Fino a qualche tempo fa quell’ennesima, ineffabile pagina dell’autobiografia di questa nazione che si chiama centrosinistra “si limitava”, quando era al governo, a fare cose sostanzialmente simili a quelle che fa il centrodestra quando è maggioranza, al massimo evitando (ma non abolendo) le più impresentabili “norme – vestito”, i provvedimenti legislativi, cioè, più spudoratamente ritagliati sulle esigenze di un solo committente e dei suoi sodali; ma questo solo perché, com’è noto, nel centrosinistra non c’è il committente unico.
Per il resto, però, le differenze tra i due “schieramenti” (si fa per dire) erano sempre più evanescenti su millanta questioni e millanta leggi tra le più qualificanti (dall’indulto esteso ad ogni tipo di corruttori, grassatori e manutengoli dei mafiosi, purchè rigorosamente in colletto bianco, ai “pacchetti sicurezza” all’interno dei quali interi gruppi etnici o nazionali presenti sul territorio italiano trovavano la lieta sorpresa di deportazioni di massa).
Tanto che le menti più critiche e le voci più intemerate della vita pubblica nazionale ammonivano severamente: “se queste cose le facesse Berlusconi, domani saremmo tutti in piazza.”
Oggi il centrosinistra non si limita più a questo: fiancheggia platealmente, o meglio “dialoga” col centrodestra anche quando è all’opposizione, pardon al governo ombra; e anche quando si tratta di provvedimenti legislativi altrettanto scellerati quanto la più sconcia legge ad personam, poiché eversivi dell’ordine costituzionale e criminalmente attentatori contro la salute pubblica di intere popolazioni.
Nel silenzio più tombale della gran parte di quelle menti ex critiche e di quelle voci una volta intemerate.
A tacere delle menti e delle voci “ecologiste”, il cui più temerario slancio di fronte al disastro ecologico e politico campano è quello di dichiararsi “stupite e perplesse”: ma “su quanto contestato dalla Procura di Napoli”, ossia sull’ennesima impietosa e coraggiosa radiografia della legalità nazionale in materia ambientale fatta per mano giudiziaria (poiché, come afferma il presidente della già citata Legambiente, “che i rifiuti in uscita dagli impianti della Fibe non fossero proprio a norma così come la loro destinazione finale era una questione già nota a tutti da anni.” Sic!), non certo sulla nuova perla di legislazione ambientale del governo Berlusconi.
Sabato 7 giugno, a Milano, c’è la “Marcia per il clima” promossa da decine di sigle ambientaliste, per “abbassare la febbre al mondo”.
Ma quando si porranno gli ambientalisti del sì il problema della febbre gialla che ormai da anni sta divorando loro e con loro, purtroppo, la migliore tradizione e le maggiori energie ecologiste di questo paese?

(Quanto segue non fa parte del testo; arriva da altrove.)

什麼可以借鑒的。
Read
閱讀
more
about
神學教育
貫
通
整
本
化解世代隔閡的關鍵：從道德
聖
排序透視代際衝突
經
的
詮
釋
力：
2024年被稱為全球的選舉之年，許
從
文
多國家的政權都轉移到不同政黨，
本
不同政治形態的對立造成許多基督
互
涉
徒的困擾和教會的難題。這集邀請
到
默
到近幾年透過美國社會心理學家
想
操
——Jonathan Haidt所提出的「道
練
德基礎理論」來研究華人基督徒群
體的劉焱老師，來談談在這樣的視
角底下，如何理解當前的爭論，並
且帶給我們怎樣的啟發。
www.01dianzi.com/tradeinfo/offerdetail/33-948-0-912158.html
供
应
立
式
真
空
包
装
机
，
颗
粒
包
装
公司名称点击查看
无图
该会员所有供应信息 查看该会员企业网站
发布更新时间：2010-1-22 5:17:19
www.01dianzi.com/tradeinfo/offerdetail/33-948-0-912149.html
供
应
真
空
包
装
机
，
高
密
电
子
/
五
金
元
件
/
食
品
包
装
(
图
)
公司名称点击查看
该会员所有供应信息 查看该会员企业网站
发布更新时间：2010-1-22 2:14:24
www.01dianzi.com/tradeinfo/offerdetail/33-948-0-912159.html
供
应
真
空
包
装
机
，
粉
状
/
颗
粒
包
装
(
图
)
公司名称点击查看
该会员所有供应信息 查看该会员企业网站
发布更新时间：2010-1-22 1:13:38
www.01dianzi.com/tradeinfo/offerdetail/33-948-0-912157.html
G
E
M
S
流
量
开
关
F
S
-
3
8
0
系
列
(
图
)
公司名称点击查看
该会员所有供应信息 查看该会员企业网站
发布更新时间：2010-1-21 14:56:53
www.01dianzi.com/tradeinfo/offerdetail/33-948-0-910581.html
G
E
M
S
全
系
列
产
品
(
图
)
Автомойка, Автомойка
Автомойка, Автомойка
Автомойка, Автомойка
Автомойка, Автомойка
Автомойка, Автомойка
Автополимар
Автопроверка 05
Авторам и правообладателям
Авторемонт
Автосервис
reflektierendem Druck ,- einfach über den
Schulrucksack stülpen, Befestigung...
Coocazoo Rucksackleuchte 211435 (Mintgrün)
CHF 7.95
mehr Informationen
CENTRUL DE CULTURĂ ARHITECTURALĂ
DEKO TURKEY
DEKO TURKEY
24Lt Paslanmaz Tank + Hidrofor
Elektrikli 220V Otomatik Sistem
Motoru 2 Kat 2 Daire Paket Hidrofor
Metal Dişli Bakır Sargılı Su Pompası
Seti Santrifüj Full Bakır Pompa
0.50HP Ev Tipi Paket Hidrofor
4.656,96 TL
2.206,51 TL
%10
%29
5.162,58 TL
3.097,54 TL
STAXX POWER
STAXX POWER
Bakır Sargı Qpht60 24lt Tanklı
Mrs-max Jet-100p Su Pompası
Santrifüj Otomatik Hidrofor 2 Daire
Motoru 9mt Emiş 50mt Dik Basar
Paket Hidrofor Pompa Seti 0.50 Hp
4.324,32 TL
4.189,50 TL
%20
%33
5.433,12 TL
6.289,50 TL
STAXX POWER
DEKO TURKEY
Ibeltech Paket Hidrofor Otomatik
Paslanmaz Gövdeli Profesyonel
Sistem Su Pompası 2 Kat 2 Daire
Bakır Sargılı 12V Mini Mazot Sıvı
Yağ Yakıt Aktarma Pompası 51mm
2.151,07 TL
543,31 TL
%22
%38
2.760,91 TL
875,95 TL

Quella febbre per contrarre la quale basta qualche frequentazione con la più diroccata, ma comunque infettante, delle stanze del potere, e che, una volta attecchita, permette, curiosamente, di riconoscere e di combattere un nemico dell’ambiente solo quando è incorporeo ed invisibile (come il povero CO2) e, soprattutto, quando, non sedendo in un ministero, in un assessorato o in un consiglio d’amministrazione, esso non è in condizione di dispensare servigi e prebende varie?